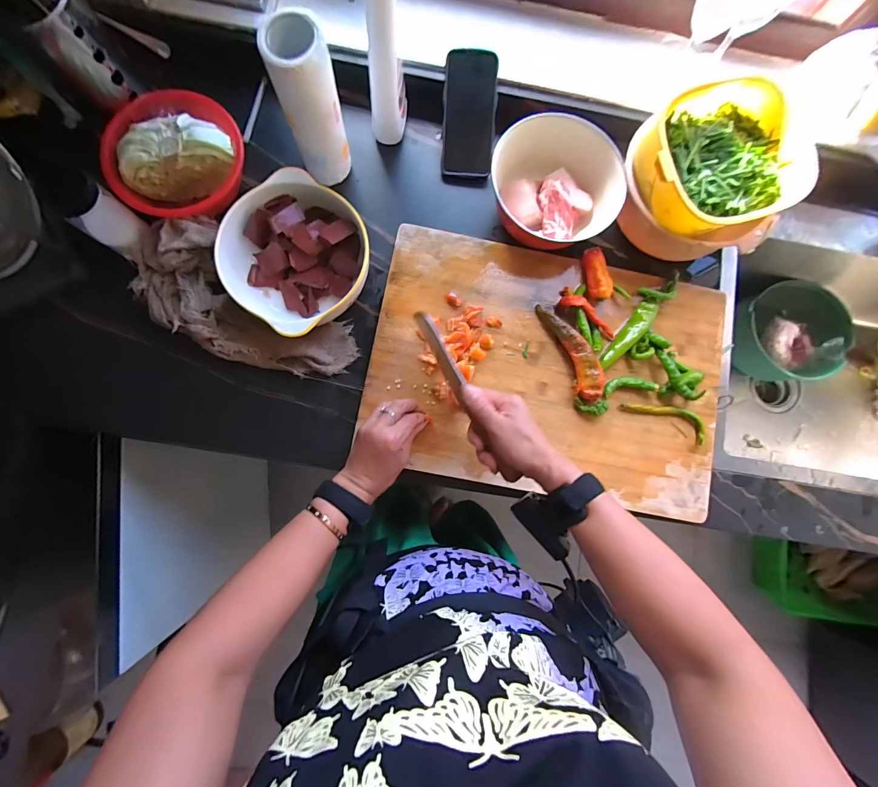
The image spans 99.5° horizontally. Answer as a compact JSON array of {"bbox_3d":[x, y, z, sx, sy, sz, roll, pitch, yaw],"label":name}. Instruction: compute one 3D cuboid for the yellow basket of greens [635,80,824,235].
[{"bbox_3d":[0.355,-0.293,0.482,0.208,0.082,0.167,-22,86,-6],"label":"yellow basket of greens"}]

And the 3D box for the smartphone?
[{"bbox_3d":[0.043,-0.399,0.534,0.073,0.007,0.154,4,106,2],"label":"smartphone"}]

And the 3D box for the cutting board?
[{"bbox_3d":[0.154,-0.034,0.521,0.486,0.020,0.333,11,83,-3],"label":"cutting board"}]

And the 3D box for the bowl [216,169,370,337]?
[{"bbox_3d":[-0.184,-0.179,0.496,0.179,0.056,0.188,0,84,-4],"label":"bowl"}]

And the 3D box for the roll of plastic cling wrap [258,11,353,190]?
[{"bbox_3d":[-0.153,-0.348,0.459,0.064,0.170,0.066,0,84,-4],"label":"roll of plastic cling wrap"}]

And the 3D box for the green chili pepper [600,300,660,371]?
[{"bbox_3d":[0.264,-0.078,0.521,0.027,0.028,0.109,37,83,1],"label":"green chili pepper"}]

[Problem statement] Everything in the records goes into your answer exactly, except the pictures.

[Answer to the problem]
The image spans 99.5° horizontally. Answer as a compact JSON array of {"bbox_3d":[x, y, z, sx, sy, sz, roll, pitch, yaw],"label":name}. Instruction: compute one 3D cuboid for the yellow basket of greens [635,80,824,235].
[{"bbox_3d":[0.355,-0.293,0.482,0.208,0.082,0.167,-22,86,-6],"label":"yellow basket of greens"}]

And the 3D box for the smartphone?
[{"bbox_3d":[0.043,-0.399,0.534,0.073,0.007,0.154,4,106,2],"label":"smartphone"}]

And the 3D box for the cutting board?
[{"bbox_3d":[0.154,-0.034,0.521,0.486,0.020,0.333,11,83,-3],"label":"cutting board"}]

And the 3D box for the bowl [216,169,370,337]?
[{"bbox_3d":[-0.184,-0.179,0.496,0.179,0.056,0.188,0,84,-4],"label":"bowl"}]

And the 3D box for the roll of plastic cling wrap [258,11,353,190]?
[{"bbox_3d":[-0.153,-0.348,0.459,0.064,0.170,0.066,0,84,-4],"label":"roll of plastic cling wrap"}]

And the 3D box for the green chili pepper [600,300,660,371]?
[{"bbox_3d":[0.264,-0.078,0.521,0.027,0.028,0.109,37,83,1],"label":"green chili pepper"}]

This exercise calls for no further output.